Ibn Rushd cherished books. It is said that he never missed perusing or composing but the day he got hitched and the day his father kicked the bucket. Hence, it isn’t astounding that he was productive and exhaustive creator.

Ibn Rushd’s compositions spread more than 20,000 pages, the foremost popular of which bargain with reasoning, medication, rationale and law. He composed 20 books on medication.

His work includes: Tahfut at Tahafut (The Incoherence of the Ambiguity): It was composed within the fashion of a discourse against al-Ghazali’s claims in Tahafut alfalasifa (The Confusion of the Philosophers).

Talkis Kitab al-Jadal (Middle Commentary on Aristotle’s Topics).Fasl al-Maqal Fi Ma bayn al-Sharia wa Al-Hukma Min Al-Ittisal (Faith & Reason).

Al-Kashf ‘an manahij al-’adla fi ‘aqaid al-mila (Clarifying the systems of proof in the beliefs of the nation {Muslims}).Al-Da’ruri fi Isul al-Fiqh: a summary of al-Ghazali’s Mustasfa.

Bidâyat al-Mujtahid wa Nihâyat al-Muqta_id: a textbook of Maliki doctrine in a comparative framework.Al-Bayân wa’l-Ta__îl, wa’l-Shar_ wa’l-Tawjîh wa’l-Ta’lîl fi Masâ’il al-Mustakhraja: a long and detailed commentary based on the Mustakhraja of Mu_ammad al-’Utbî al-Qurtubî.Kulliyat Fi A-Tibb (“Generalities”, i.e. general medicine): known in its Latin translation as Colliget.

A commentary on The Canon of Medicine (Qanun fi ‘t-tibb) of Ibn Sina (Avicenna) (980–1037).Maqala fi ‘1-Tiryaq (“Treatise on Theriac”).Averroes on Plato’s Republic.

Ibn Rushd incredibly respected Aristotle and considered him a mammoth who had achieved the truth.

He respected Aristotle as encapsulating the most noteworthy improvement of the human judgment skills.

It is said that Ibn Rushd caught on, and translated and logically talked about Aristotle’s reasoning more than any of his forerunners or counterparts.

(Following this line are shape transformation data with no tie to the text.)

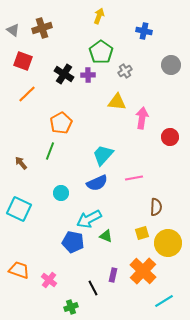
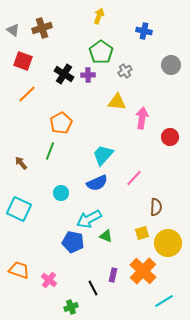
pink line: rotated 36 degrees counterclockwise
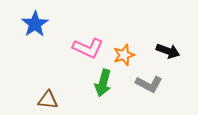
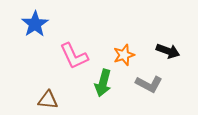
pink L-shape: moved 14 px left, 8 px down; rotated 40 degrees clockwise
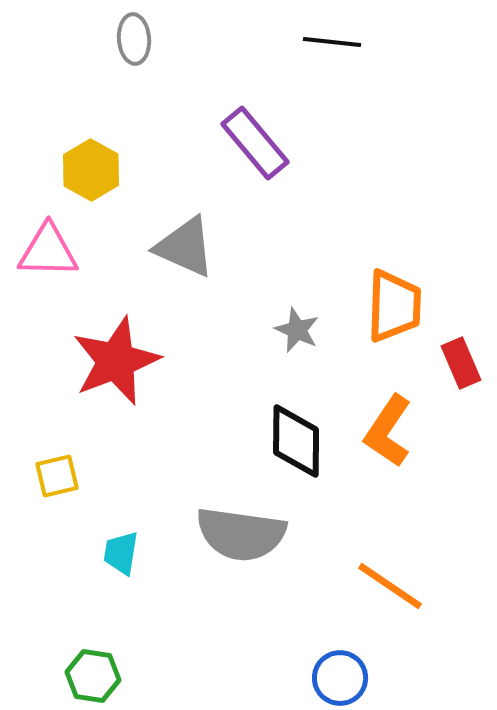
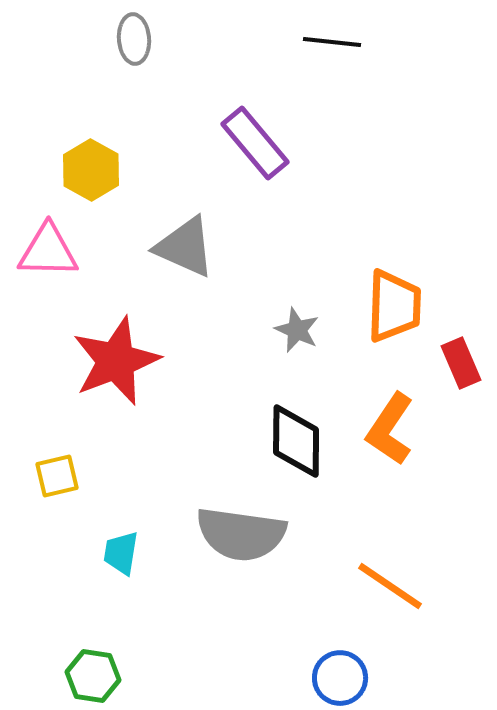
orange L-shape: moved 2 px right, 2 px up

Ibn Rushd kept up that the most profound truths must be drawn closer by implies of levelheaded examination which reasoning could lead to the ultimate truth.

He acknowledged disclosure, and endeavored to harmonize religion with logic without amalgamating them or annihilating their contrasts.

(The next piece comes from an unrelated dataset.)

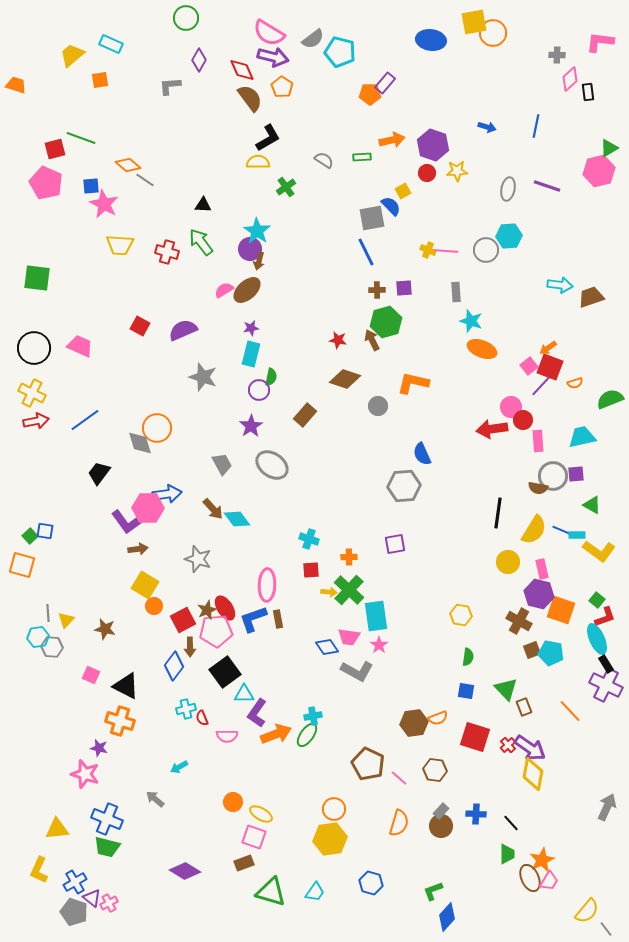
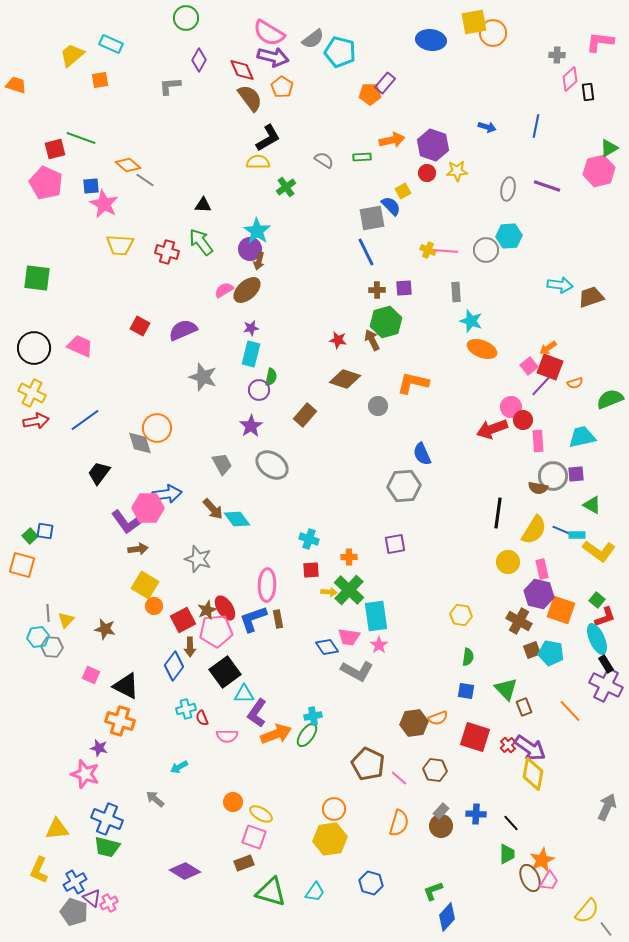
red arrow at (492, 429): rotated 12 degrees counterclockwise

He accepted the Qur’an contained the most noteworthy truth whereas keeping up that its words ought to not be taken actually. He contended that reasoning affirms and does not negate the disclosure.

He fought that reasoning is nothing more than the efficient examining into the marvel of creation, uncovering God’s intelligence and might. Consequently, disclosure directs the consideration of philosophy.

In the Muslim world, Ibn Rushd is known above all for his Tahfut at Tahafut (The Incoherence of the Incoherence) and Mabâdi ‘l-Falâsifah (The Principles of Philosophy).

In Tahfut at Tahafut, Ibn Rushd bitterly attacked Al-Ghazili’s Tahafut al-falasifa (The Incoherence of the Philosophers), a work in which the 12th century theologian Al-Ghazali sought a strengthening of piety by attacking the philosophers.

Ibn Rushd, point by point, discussed the “alleged” errors in al-Ghazali’s views and methodology.

He affirmed that the evidence brought out by al-Ghazali’s attack on philosophers arises when isolated components of philosophy are taken out of context, appearing to contradict the remainder.

The philosophical, religious and legal works of Ibn Rusd have been studied more thoroughly than his medical books.

Among his mentors in medicine were Ali Abu Ja’far Ibn harun al-Tarrajani and Abu marwan Ibn Jurrayul (or Hazbul, according to al-Safadi). His important contribution to medicine was “Al- Kulliyat fi Al-Tibb” (Colliget or “Generalities on Medicine”), which was written between 1153 and 1169.

The Colliget was translated to Hebrew and Latin 90 years later and taught in Europe until the 18th century.

This treaty is a summary of the medical science at that time and is subdivided into seven books:Tashrih al-a’lda’ (“Anatomy of Organs”),al-Sihha (“Health”),al-Marad (“Sickness”),al-’Alamat (“Symptoms”),al-Adwiya wa ‘l-aghdhiya (“Drugs and Foods”),Hifz al-sihha (“Hygiene”),andShifa al-amrad (“Therapy”).

These facts tells us about the glorious Past of Muslim Thinkers. If we want to regain our pride then we need to follow footsteps of great thinker Ibn Rushd.

—The writer is PhD in Islamic Studies, author and academic writer & lecturer at National University of Modern Languages Islamabad.